State Key Laboratory of Natural and Biomimetic Drugs, School of Pharmaceutical Sciences, Peking University, Beijing 100191, China.
Cancer Lett. 2013 Oct 28;340(1):88-96. doi: 10.1016/j.canlet.2013.07.005. Epub 2013 Jul 12.
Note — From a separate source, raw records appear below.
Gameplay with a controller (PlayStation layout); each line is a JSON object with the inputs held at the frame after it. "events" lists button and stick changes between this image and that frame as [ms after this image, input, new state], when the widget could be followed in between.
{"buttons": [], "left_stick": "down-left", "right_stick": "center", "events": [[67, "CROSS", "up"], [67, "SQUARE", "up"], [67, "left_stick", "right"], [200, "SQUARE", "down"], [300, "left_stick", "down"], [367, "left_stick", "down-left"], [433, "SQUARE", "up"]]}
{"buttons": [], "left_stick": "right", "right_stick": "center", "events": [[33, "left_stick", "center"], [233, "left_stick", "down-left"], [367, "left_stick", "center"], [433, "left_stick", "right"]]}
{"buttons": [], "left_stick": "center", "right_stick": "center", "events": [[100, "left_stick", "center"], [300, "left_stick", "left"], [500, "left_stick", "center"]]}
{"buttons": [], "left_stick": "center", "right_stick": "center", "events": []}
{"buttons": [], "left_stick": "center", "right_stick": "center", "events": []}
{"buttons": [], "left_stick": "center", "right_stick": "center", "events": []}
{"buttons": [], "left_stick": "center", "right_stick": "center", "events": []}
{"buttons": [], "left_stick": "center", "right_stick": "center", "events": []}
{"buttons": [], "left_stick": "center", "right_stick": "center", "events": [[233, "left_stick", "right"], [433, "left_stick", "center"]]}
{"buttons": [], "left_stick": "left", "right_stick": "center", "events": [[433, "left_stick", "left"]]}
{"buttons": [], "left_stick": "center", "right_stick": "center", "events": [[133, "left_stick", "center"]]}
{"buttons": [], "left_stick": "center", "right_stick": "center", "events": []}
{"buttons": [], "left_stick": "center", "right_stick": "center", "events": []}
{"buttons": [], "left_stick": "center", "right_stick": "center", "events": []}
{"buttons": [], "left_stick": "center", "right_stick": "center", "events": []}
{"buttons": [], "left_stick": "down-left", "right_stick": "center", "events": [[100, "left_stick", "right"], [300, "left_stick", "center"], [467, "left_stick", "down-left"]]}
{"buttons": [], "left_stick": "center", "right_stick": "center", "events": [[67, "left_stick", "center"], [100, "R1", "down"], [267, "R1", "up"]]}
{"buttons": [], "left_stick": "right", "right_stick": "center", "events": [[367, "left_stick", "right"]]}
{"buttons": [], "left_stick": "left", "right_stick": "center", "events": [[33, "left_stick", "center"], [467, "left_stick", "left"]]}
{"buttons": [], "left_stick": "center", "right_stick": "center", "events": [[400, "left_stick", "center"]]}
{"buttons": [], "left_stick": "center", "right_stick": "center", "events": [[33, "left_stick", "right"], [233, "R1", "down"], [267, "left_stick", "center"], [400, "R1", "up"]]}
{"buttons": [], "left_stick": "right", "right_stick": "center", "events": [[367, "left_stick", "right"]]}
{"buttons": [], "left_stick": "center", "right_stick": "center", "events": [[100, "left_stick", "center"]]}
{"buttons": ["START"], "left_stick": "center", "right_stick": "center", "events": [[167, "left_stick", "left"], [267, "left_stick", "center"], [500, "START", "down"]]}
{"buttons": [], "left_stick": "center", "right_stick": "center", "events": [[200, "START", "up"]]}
Accumulating evidence suggested that the irreversible tyrosine kinase inhibitors (TKIs) have potential to override the acquired resistance to target-based therapies. Herein, we reported IC-4 as a novel irreversible TKI for epidermal growth factor receptor (EGFR). IC-4 potentially suppressed proliferation, induced apoptosis and a G2/M cell cycle arrest in breast cancer cells, correlating with inhibition of EGF-induced EGFR activation, but independent of DNA damage. In addition, IC-4 exhibited anti-angiogenetic activities both in vitro and in vivo. It suppressed cell viability and proliferation induced by various growth factors in human umbilical vein endothelial cells (HUVECs). IC-4 also inhibited HUVECs migration and tube formation. In transgenic zebrafish embryo model, IC-4 was shown to suppress formation of intersegmental vessel and development of subintestinal vessels. Taken together, these results demonstrated that IC-4 is a new irreversible EGFR-TKI, exhibiting potent anti-breast cancer and anti-angiogenetic effects.
越来越多的证据表明,不可逆的酪氨酸激酶抑制剂(TKI)有可能克服针对基于靶点的治疗的获得性耐药性。在此,我们报道了 IC-4 是一种新型的表皮生长因子受体(EGFR)不可逆 TKI。IC-4 可能抑制乳腺癌细胞的增殖,诱导细胞凋亡和 G2/M 细胞周期停滞,与抑制 EGF 诱导的 EGFR 激活相关,但与 DNA 损伤无关。此外,IC-4 在体外和体内均表现出抗血管生成活性。它抑制人脐静脉内皮细胞(HUVEC)中各种生长因子诱导的细胞活力和增殖。IC-4 还抑制 HUVEC 的迁移和管状形成。在转基因斑马鱼胚胎模型中,IC-4 被证明可抑制节间血管的形成和肠下血管的发育。综上所述,这些结果表明,IC-4 是一种新型的不可逆 EGFR-TKI,具有强大的抗乳腺癌和抗血管生成作用。